Partnerships are a defining element of 4INFO’s approach to building the data resources provided to clients for ad targeting and measurement. AdHaven Bullseye combines 4INFO’s own mobile device ID data with customer data and data from Acxiom, Datalogix, Nielsen Catalina Solutions and Speedeon Data. AdHaven Bullseye provides solutions for marketers in consumer packaged goods, automotive, financial and retail. 4INFO plans to extend its partnership strategy with data providers to serve other verticals in mobile advertising.

Conclusions and Recommendations

Mobile is embedded into media, working and shopping habits. Major advertisers recognize mobile as a crucial platform for marketing, but concerns over the return on mobile ad spend have curtailed investment.
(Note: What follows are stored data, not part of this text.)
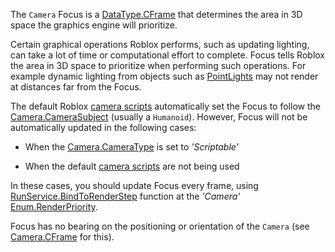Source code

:The `Camera` Focus is a [DataType.CFrame](https://developer.roblox.com/search#stq=CFrame) that determines the area in 3D space the graphics engine will prioritize.

Certain graphical operations Roblox performs, such as updating lighting, can take a lot of time or computational effort to complete. Focus tells Roblox the area in 3D space to prioritize when performing such operations. For example dynamic lighting from objects such as [PointLights](https://developer.roblox.com/api-reference/class/PointLight) may not render at distances far from the Focus.

The default Roblox [camera scripts][1] automatically set the Focus to follow the [Camera.CameraSubject](https://developer.roblox.com/api-reference/property/Camera/CameraSubject) (usually a `Humanoid`). However, Focus will not be automatically updated in the following cases:

 - When the [Camera.CameraType](https://developer.roblox.com/api-reference/property/Camera/CameraType) is set to *'Scriptable'*

 - When the default [camera scripts][1] are not being used

In these cases, you should update Focus every frame, using [RunService.BindToRenderStep](https://developer.roblox.com/api-reference/function/RunService/BindToRenderStep) function at the *'Camera'* [Enum.RenderPriority](https://developer.roblox.com/search#stq=RenderPriority).

Focus has no bearing on the positioning or orientation of the `Camera` (see [Camera.CFrame](https://developer.roblox.com/api-reference/property/Camera/CFrame) for this).

[1]: http://robloxdev.com/articles/Movement-and-camera-controls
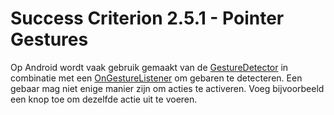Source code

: # Success Criterion 2.5.1 - Pointer Gestures

Op Android wordt vaak gebruik gemaakt van de [GestureDetector](https://developer.android.com/reference/android/view/GestureDetector) in combinatie met een [OnGestureListener](https://developer.android.com/reference/android/view/GestureDetector.OnGestureListener) om gebaren te detecteren. Een gebaar mag niet enige manier zijn om acties te activeren. Voeg bijvoorbeeld een knop toe om dezelfde actie uit te voeren.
The future of mobile marketing lies in personalized campaigns that demonstrate ROI through accurate measurement of ad performance. Yankee Group makes the following recommendations to advertisers and agencies:

• Incorporate metrics based on actual sales to measure the ROI produced by mobile campaigns. Marketers and agencies should look beyond click-through rates and ad impressions to solutions that measure the return on mobile ad spend by increases in online and in-store sales resulting from campaigns.

• Prioritize mobile as a critical channel for customer outreach. In the past year, time spent by consumers in mobile Web and apps has increased by 50 percent to 38 minutes a day. Invest in campaigns that reach your customers at critical points of the purchase decision cycle. Major brands and services have the most at stake in integrating mobile into marketing strategy.

• Personalize the mobile ad experience. Mobile screens are small and user sessions are short. Advertisers should improve the ROI on mobile marketing by serving ads only to relevant users and tailoring campaigns to their specific interests.

• Reach mobile users through multiple channels. Mobile media usage is divided between Web and apps. Marketers should choose solutions that can extend across mobile channels and provide consistent measurement across ad formats.

• Opt for ad solutions that incorporate multiple parameters to provide a complete picture of the customer. Campaigns based on single data parameters lack precision and lead to wasted ad dollars. Advertisers should seek out solutions that combine profile, behavioral, purchase and contextual data for a complete picture on the user.